- **YOUR TASK**
Output what the records say, word for word, with no images.

- **SUPPLIED MATERIAL**
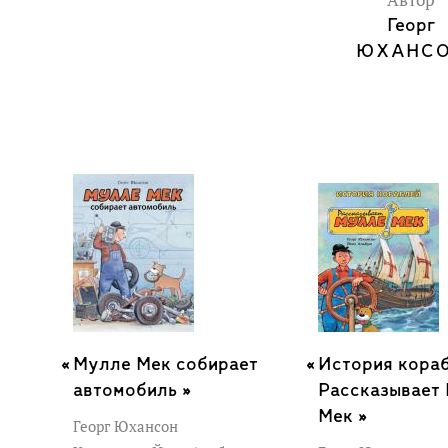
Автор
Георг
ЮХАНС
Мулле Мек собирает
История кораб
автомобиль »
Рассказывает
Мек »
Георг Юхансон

- **EXERCISE OUTPUT**
Автор
Георг
ЮХАНС
Мулле Мек собирает
История кораб
автомобиль »
Рассказывает
Мек »
Георг Юхансон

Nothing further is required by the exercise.